Synthesis, anti-biofilm and molecular docking of amino-substituted chalcones targeting Staphylococcus aureus sortase A.

Abstract

Antibiotic resistance is an urgent global health challenge that requires the development of new antibacterial agents. In this study, 14 aminochalcones bearing electron-withdrawing groups were synthesized and evaluated for antibacterial activity. Chalcone C5, with an ortho-chlorine on ring B, demonstrated the most potent effect, notably against methicillin-susceptible and methicillin-resistant Staphylococcus aureus (MICs of 1.9 and 3.9 µg/mL, respectively), comparable to vancomycin.
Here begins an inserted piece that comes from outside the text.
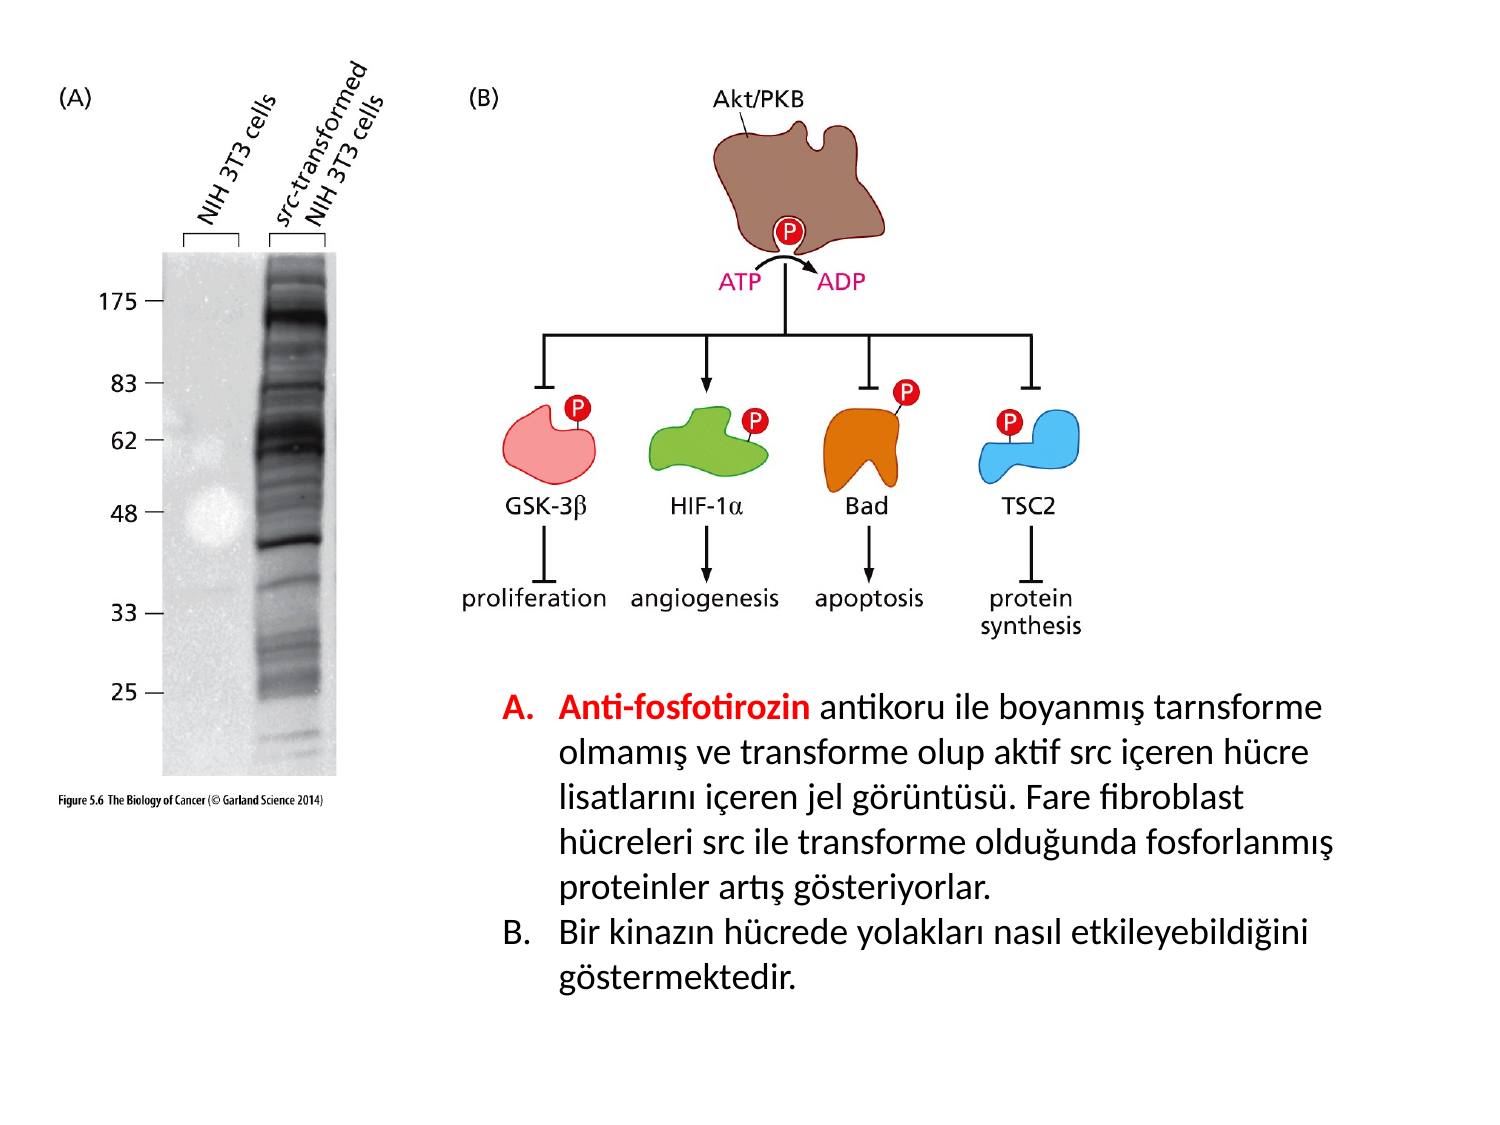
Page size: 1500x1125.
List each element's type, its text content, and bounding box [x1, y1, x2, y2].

picture [51, 51, 1088, 810]
text_box Anti-fosfotirozin antikoru ile boyanmış tarnsforme olmamış ve transforme olup aktif src içeren hücre lisatlarını içeren jel görüntüsü. Fare fibroblast hücreleri src ile transforme olduğunda fosforlanmış proteinler artış gösteriyorlar. Bir kinazın hücrede yolakları nasıl etkileyebildiğini göstermektedir. [487, 674, 1363, 1005]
C5 showed synergistic interaction with vancomycin, reducing its MIC tenfold. Time-kill assays confirmed C5's bactericidal action within 8 h, with no bacterial regrowth up to 12 h. C5 also significantly inhibited bacterial adhesion to keratinocytes (HaCaT) and reduced biofilm formation and survival at both MIC and 10× MIC, showing effects comparable to vancomycin. In silico, ADMET predictions indicated favorable pharmacokinetic and safety profiles, including high intestinal absorption and lack of hERG inhibition or cytotoxicity. Molecular docking against S. aureus sortase A (SrtA) suggests strong interactions with key residues (Arg197, Glu105, Asn114), supporting the anti-adhesion activity. Furthermore, in vivo toxicity assessment using Galleria mellonella larvae showed minimal toxicity at 100× MIC. These findings support chalcone C5 as a promising lead compound for the development of new antibacterial agents, particularly for combating S. aureus infections and biofilm-associated pathologies.